Архиепископ потер лоб.
«Правильно. А ты что думал, можно на халяву патриархом стать? Не-ет! Надо сначала поработать».
— И когда вы, Петр Федорович, планируете коронацию?
— Через полтора месяца будет собран Земской Собор. Вот перед началом его работы и состоится церемония. У вас будет достаточно времени, чтобы созвать Поместный собор в Москве.
— А всякого рода выборы царя на Земском Соборе разве не входят в ваши планы? — удивился владыко.
— Зачем? — не менее сильно удивился я.
— Да, — покачал головой владыко. — Воистину…

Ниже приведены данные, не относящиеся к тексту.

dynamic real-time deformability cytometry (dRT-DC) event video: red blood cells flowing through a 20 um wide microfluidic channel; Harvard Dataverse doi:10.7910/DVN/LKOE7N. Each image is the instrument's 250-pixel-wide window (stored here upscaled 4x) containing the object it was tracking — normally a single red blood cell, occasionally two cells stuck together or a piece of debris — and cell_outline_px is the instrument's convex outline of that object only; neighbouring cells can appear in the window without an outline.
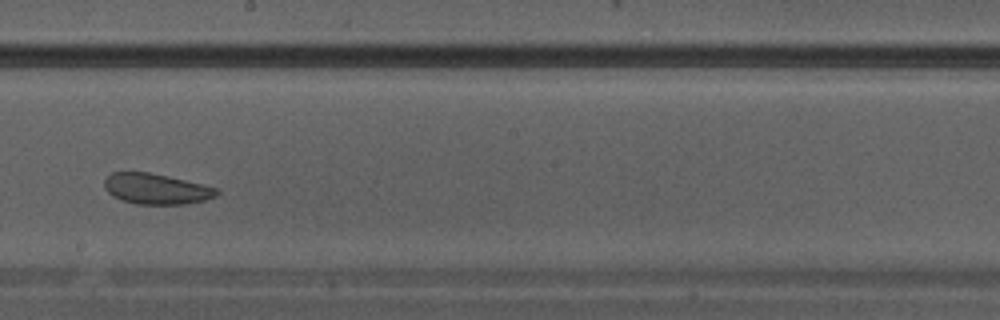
{"species": "Egyptian fruit bat (a non-hibernating species)", "species_latin": "Rousettus aegyptiacus", "temperature_condition": "warm", "stored_images_in_passage": 13, "camera_frame_rate_fps": 3000, "um_per_image_px": 0.085, "animal": {"sex": "male"}, "frame": {"image": 1, "passage_image": 10, "time_ms": 3.0, "image_size_px": [1000, 320], "cell_outline_px": [[220, 192], [216, 196], [204, 200], [184, 204], [136, 204], [120, 200], [112, 196], [104, 188], [104, 180], [112, 172], [148, 172], [168, 176], [216, 188]], "centroid_in_image_um": [13.23, 16.06], "position_along_channel_um": 235.0, "area_um2": 19.94}}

Я решил немного подтолкнуть ход мыслей очевидного претендента на патриарший сан в нужном мне направлении.
— Я думаю, что главой церкви станет тот иерарх, что сможет найти средство для преодоления раскола. На худой конец, согласится с идеей веротерпимости. Я даже готов такому иерарху помочь по мере сил.

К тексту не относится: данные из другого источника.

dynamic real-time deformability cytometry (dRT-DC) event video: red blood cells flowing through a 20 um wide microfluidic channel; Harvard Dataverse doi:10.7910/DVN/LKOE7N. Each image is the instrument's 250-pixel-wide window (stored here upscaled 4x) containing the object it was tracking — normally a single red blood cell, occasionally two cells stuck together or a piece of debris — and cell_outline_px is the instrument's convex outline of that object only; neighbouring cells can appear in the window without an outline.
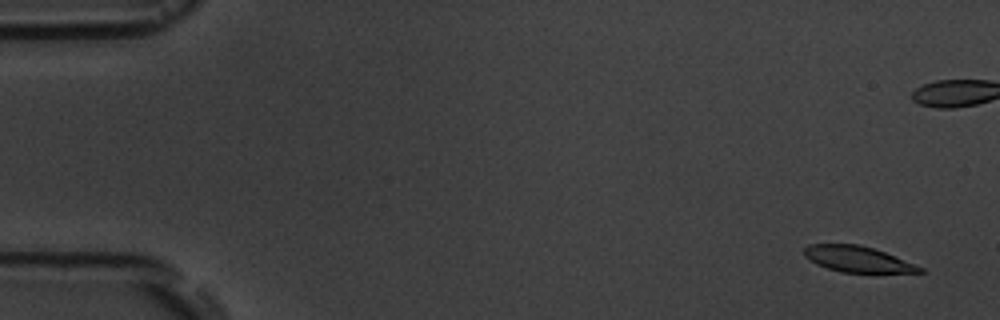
{"species": "common noctule bat (a hibernating species)", "species_latin": "Nyctalus noctula", "temperature_condition": "room temperature", "stored_images_in_passage": 8, "camera_frame_rate_fps": 3000, "um_per_image_px": 0.085, "animal": {"sex": "male", "body_mass_g": 19.5, "forearm_length_mm": 54.6}, "frame": {"image": 1, "passage_image": 1, "time_ms": 0.0, "image_size_px": [1000, 320], "cell_outline_px": [[924, 272], [840, 272], [816, 264], [804, 256], [804, 248], [808, 244], [860, 244], [884, 252], [924, 268]], "centroid_in_image_um": [72.84, 22.02], "position_along_channel_um": 12.2, "area_um2": 17.17}}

Платон внимательно посмотрел на меня и медленно кивнул.
— Это будет очень непросто.
— Согласен. Но если двигаться навстречу друг другу, то объятия неизбежны, — улыбнулся я и отсалютовал бокалом с квасом. — А вот мне, например, скоро понадобится помощь Духовной Консистории в бракоразводном процессе с Екатериной. Для этого у меня два основания. Покушение на убийство и прелюбодеяние.
— Доказательства имеются?
— Разумеется.
— Тогда никаких забот и не будет.
Платон улыбнулся и повторил мой салютующий жест своим бокалом.
С архиепископом Платоном засиделись далеко за полночь. После того как мы обозначили свои позиции и заключили негласный союз, разговор пошел более откровенный. Архиепископ отодвинул квас, достал великолепный кагор, и беседа стала совершенно непринужденной.
Я узнал очень много важного о действующих иерархах Русской церкви, о перспективах каждого из них на избрание патриархом. Обсудили и функции будущего Священного Синода. Я мыслил его как совет по религии при императоре, в который входили бы высшие иерархи всех конфессий империи. Даже евреи. Бессменным председателем совета должен быть православный Патриарх. Главная задача совета — вовремя замечать межнациональные проблемы в империи и чутко реагировать на них, сохраняя мир и покой внутри державы.
Платон несколько раз поднимал вопрос о деньгах. Его понять можно. Секуляризация земель, проведенная Екатериной, лишила церковь традиционного источника доходов, и теперь она полностью зависела от воли светских властей. Я не собирался сажать церковь на голодный паек и кусок хлеба гарантировал, но вот масло или икру на этот хлеб церковь вполне может заработать сама.
Например, я предложил даровать приходским священникам право регистрировать акты купли-продажи недвижимости на территории своих приходов и подтверждать прочие сделки. Платону идея понравилась. Рынок нотариальных услуг — это большие деньги, а с развитием капиталистических отношений он станет ещё больше.
Поговорили мы и об архитектуре. Платон принялся убеждать меня, что православной церкви позарез нужен свой главный мега-храм. И чтобы он был выше собора Святого Петра в Риме, ибо негоже уступать католикам.